[Work instructions] Set down the data below in full, exactly as it reads, but without the pictures.

┄┄┄┄┄┄┄┄┄┄┄┄┄┄┄┄┄┄┄┄

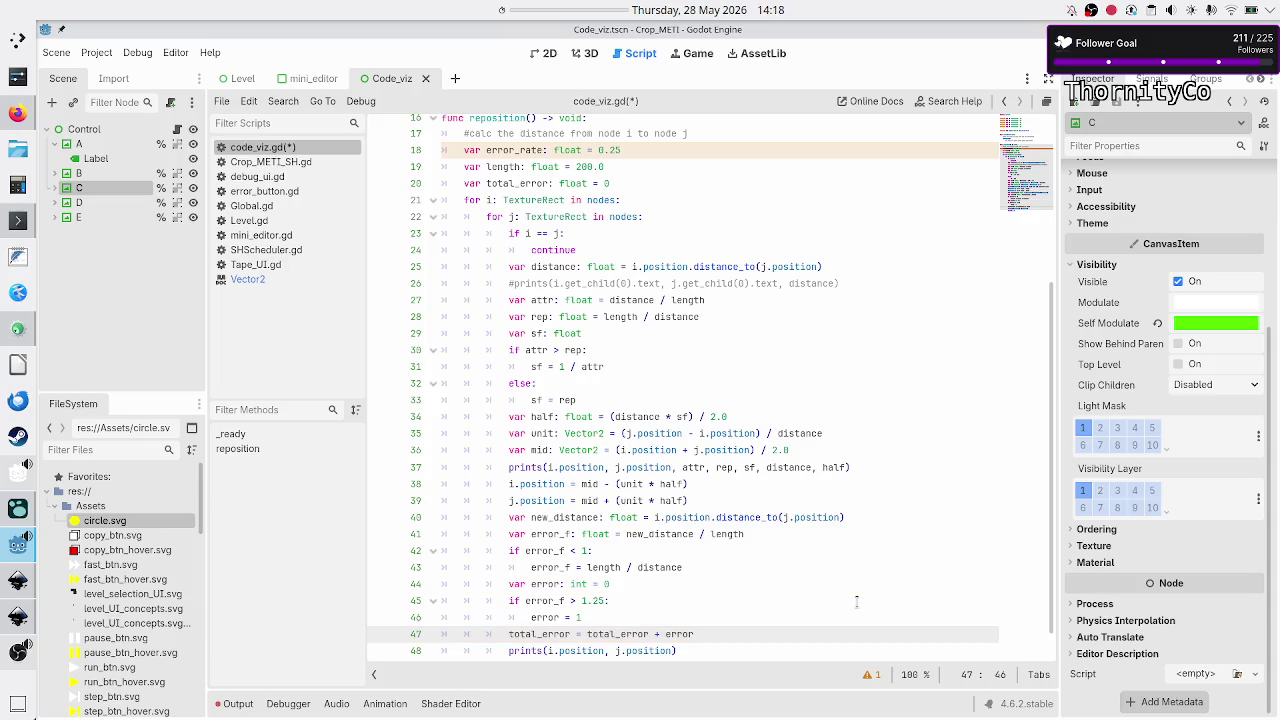
- Change print(" ") to print() and add total_error to the prints call's arguments
key(Down)
key(Down)
key(Up)
key(Up)
key(Up)
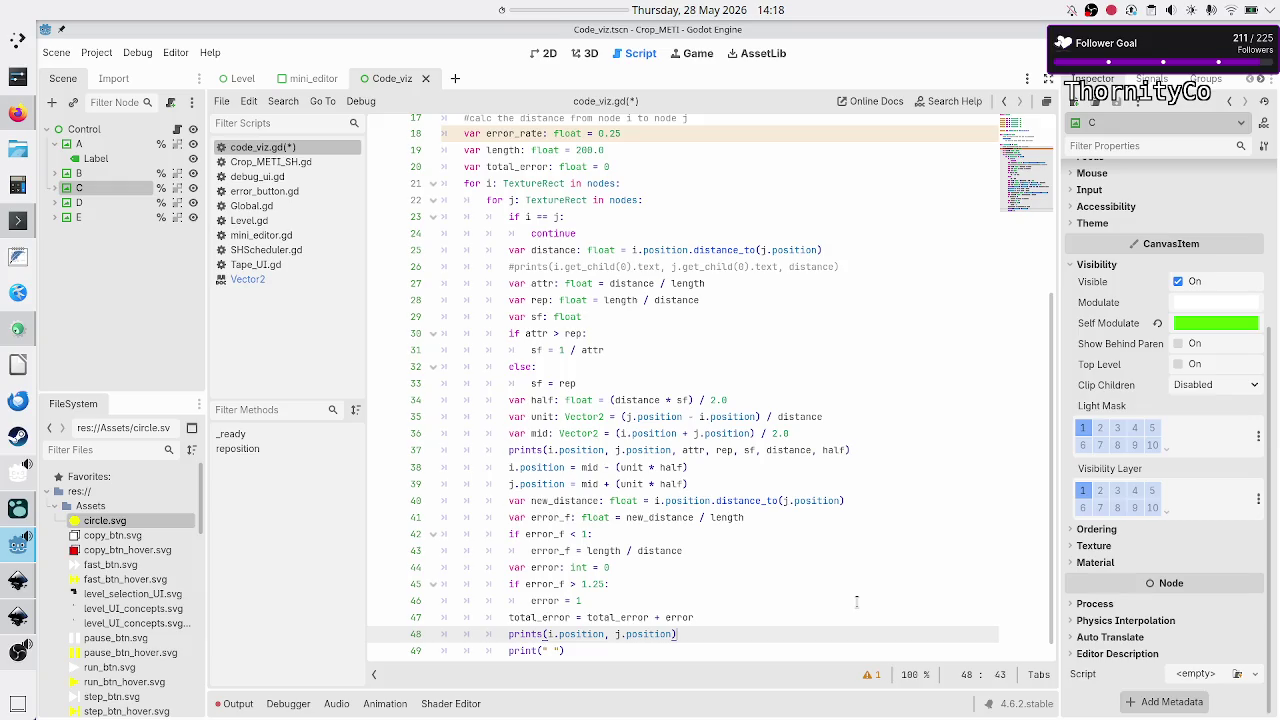
key(Up)
key(Up)
key(Up)
key(Down)
key(Down)
key(Down)
key(Down)
key(Down)
key(Down)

┄┄┄┄┄┄┄┄┄┄┄┄┄┄┄┄┄┄┄┄

[Task response]
- Change print(" ") to print() and add total_error to the prints call's arguments
key(Down)
key(Down)
key(Up)
key(Up)
key(Up)
key(Up)
key(Up)
key(Up)
key(Down)
key(Down)
key(Down)
key(Down)
key(Down)
key(Down)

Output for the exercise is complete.